Dans son Histoire des Druides ce religieux de l’ordre de Saint-François établit en vingt articles le culte d’un seul Dieu, la morale des moines, l’usage d’aller au sermon, où il défend de babiller ; il constitue aussi le tribunal des femmes, dont on ne trouve pas le moindre vestige chez les anciens, si ce n’est dans le passage de Plutarque dont nous avons parlé, et celui de Polyen qui n’en est qu’un extrait.

Mais le Bénédictin D. Martin n’insulte pas moins à la raison par ses deux énormes volumes de la Religion des Gaulois ; et le ministre Peloutier, dans la Religion des Celtes, s’efforce tout aussi vainement d’établir la croyance de l’unité d’un Dieu chez ce peuple.

Ce n’est pas écrire l’histoire ; c’est vouloir plier les opinions antiques aux sentiments de l’école moderne.

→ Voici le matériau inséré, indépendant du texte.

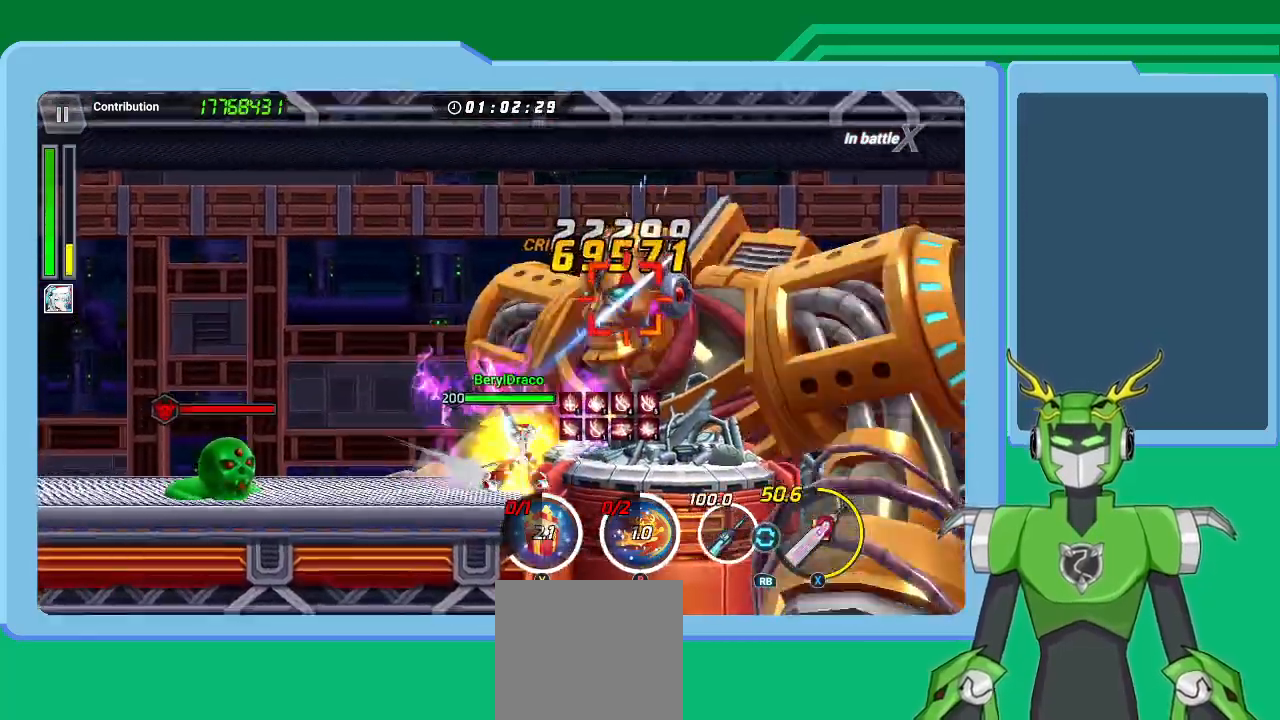
{"buttons": ["X"], "left_stick": "center", "right_stick": "center", "events": [[67, "L1", "down"], [133, "L1", "up"], [233, "L1", "down"], [300, "L1", "up"]]}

Je sais que les faits nous manquent lorsque nous remontons à ces temps éloignés, mais alors nous devons nous éclairer par une profonde connaissance de la nature de l’homme.

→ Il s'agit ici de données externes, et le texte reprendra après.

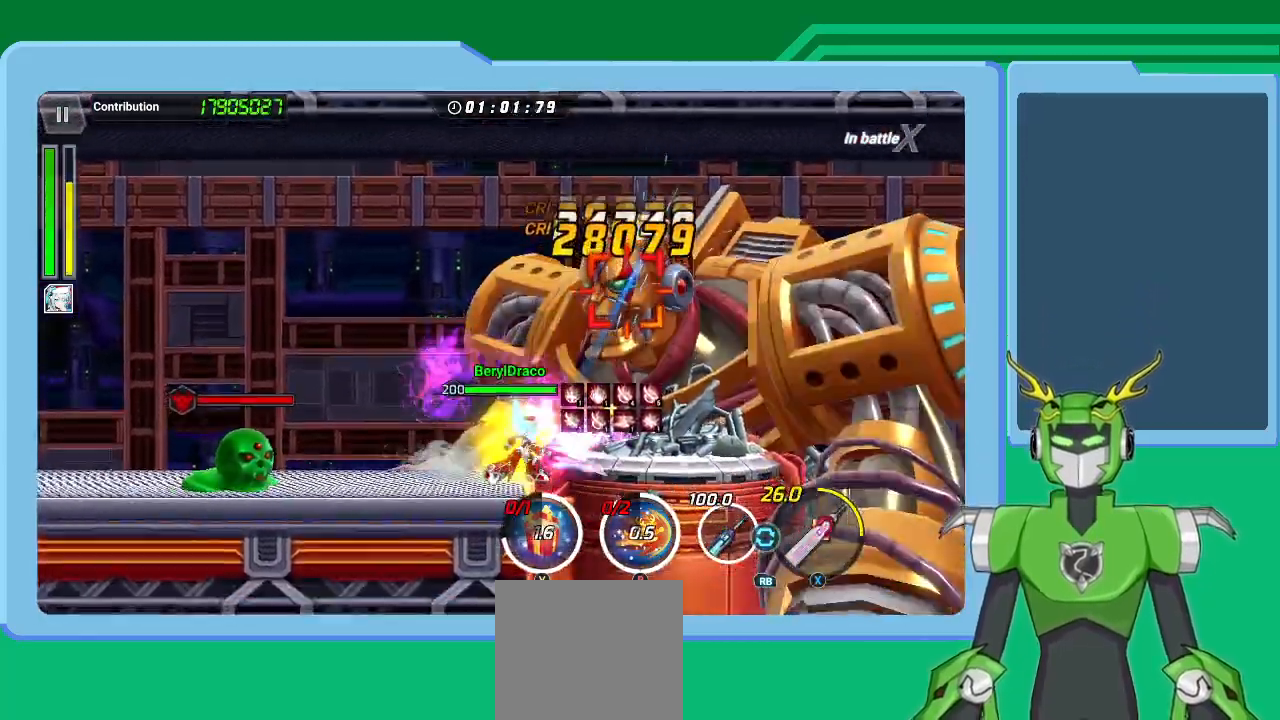
{"buttons": ["X"], "left_stick": "center", "right_stick": "center", "events": [[33, "L1", "down"], [133, "L1", "up"], [200, "L1", "down"], [300, "L1", "up"], [300, "R1", "down"], [333, "L1", "down"], [433, "R1", "up"], [467, "L1", "up"]]}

Les trois théologiens que je viens de citer, loin de prendre un pareil guide, paraissent ignorer complètement la manière dont les idées naissent et se propagent. Ils ont égaré bien d’autres écrivains, qui les croient sur parole, et ne savent pas qu’astreints à ne rien dire de contraire aux lois que leur état impose, quand même ces solitaires eussent connu la marche de l’esprit humain, ils n’oseraient la développer ou la suivre. Voilà pourquoi le clergé, malgré tant d’instruction réelle, n’a jamais produit un bon historien.




CHAPITRE XII.


Suite de la conquête des Gaules. — Campagnes de Jules César. Observations de Napoléon sur ces campagnes.



1.

César venait d’être investi du gouvernement des Gaules, lorsque le bruit d’une incursion dans la Province se répandit à Rome. Les Helvètes, descendus des Alpes, s’avançaient pour l’envahir. Le proconsul part aussitôt. (Ans 696 de Rome ; 68 av. notre ère.)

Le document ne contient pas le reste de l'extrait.